AUDIO: Brian Grossman, Zaner Group, LLC.
China threatens to impose additional tariffs on United States goods. A market strategist shares how China’s threat impacted grain markets Tuesday and what growers can expect moving forward.
Grain markets Tuesday reacted emotionally to China’s proposed plans to impose a 25% tariff on United States corn, soybeans and frozen beef. Nearby corn futures fell 7 ½ cents, ending the day at $3.81. Nearby soybean futures dropped 22 ¾ cents lower, ending the day at $10.15 ¼ cents.

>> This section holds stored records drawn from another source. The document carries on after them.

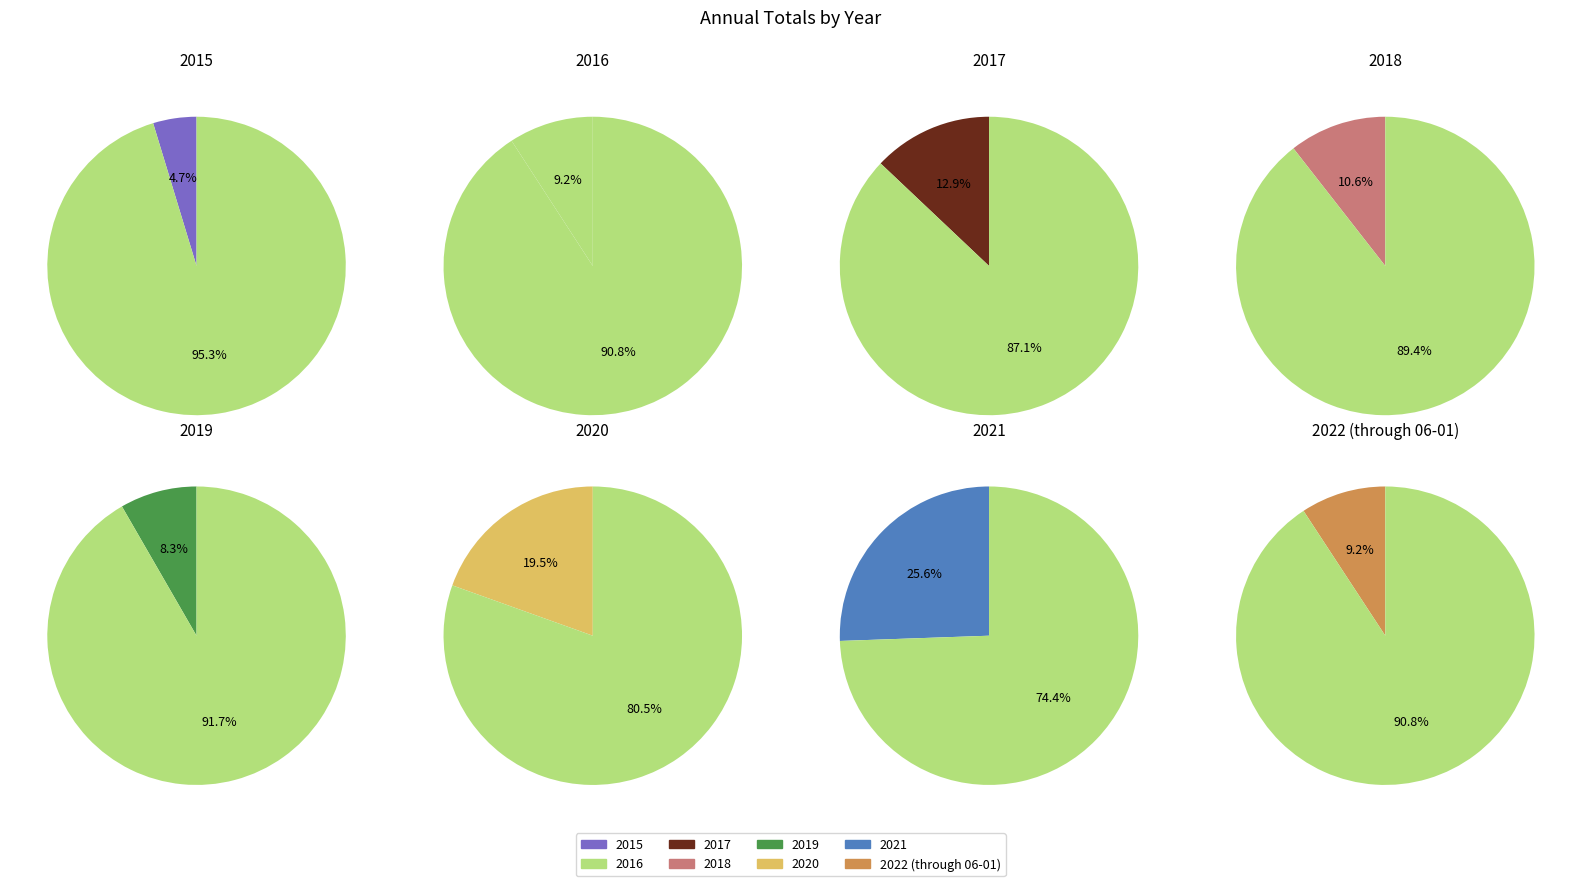

What is the change in value from 2021 to 2022 (through 06-01)?

-1182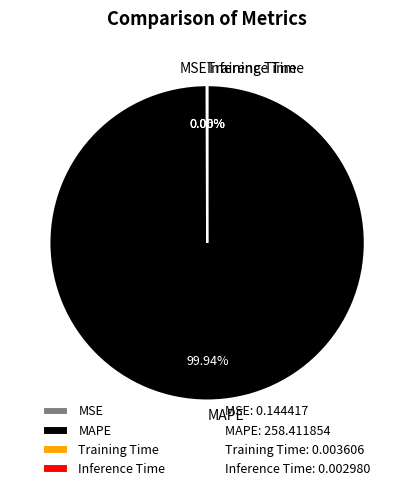

Which slice is the largest?

MAPE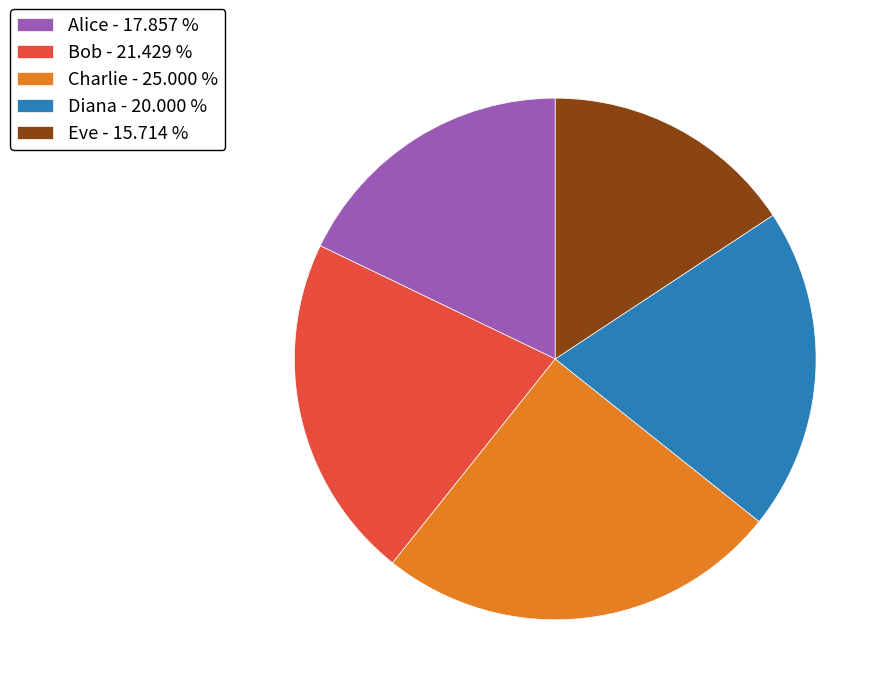

Does Charlie - 25.000 % account for over 50% of the chart?

No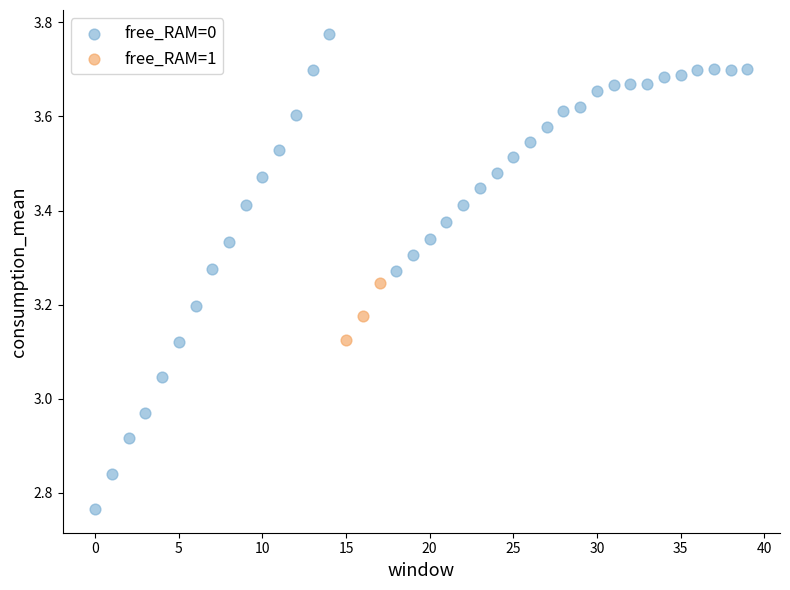

Which series contains the lowest Y value?

free_RAM=0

Brian Grossman, market strategist with Zaner Groups, says corn and soybean futures closed better than expected.
“Looking at the last four years, a sale over $10 on beans was good, a sale over $4 on corn was good. I can’t argue with anybody wanting to make sales. There is opportunity out there for people who might be able to sleep a little better at night by having sales in the books, but believe there’s opportunity to come back in and buy a call option, at least know what your maximum risk is,” Grossman said.
Grossman says growers can expect to see volatility throughout grain markets this week.
“The big question comes down to, ‘How much did these tariffs actually change the situation?,’” Grossman said. “They’re just proposals, so they’re not in effect right now. We love to talk about the tariff on soybeans, but it is now April and we’re in the timeframe where China typically stops buying from us. It’s going to be more so – come September/October, are we getting along with China at that point?”
He encourages growers not to panic, as “nothing has changed, it’s all words.”
“The biggest thing is – everybody’s gotta breathe. We came into an emotionally charged market. Analysts everywhere have their own opinions, but we need to remain calm, not let our emotions take advantage of our decisions, think it through and make sure we’re doing what works for our operation,” Grossman said.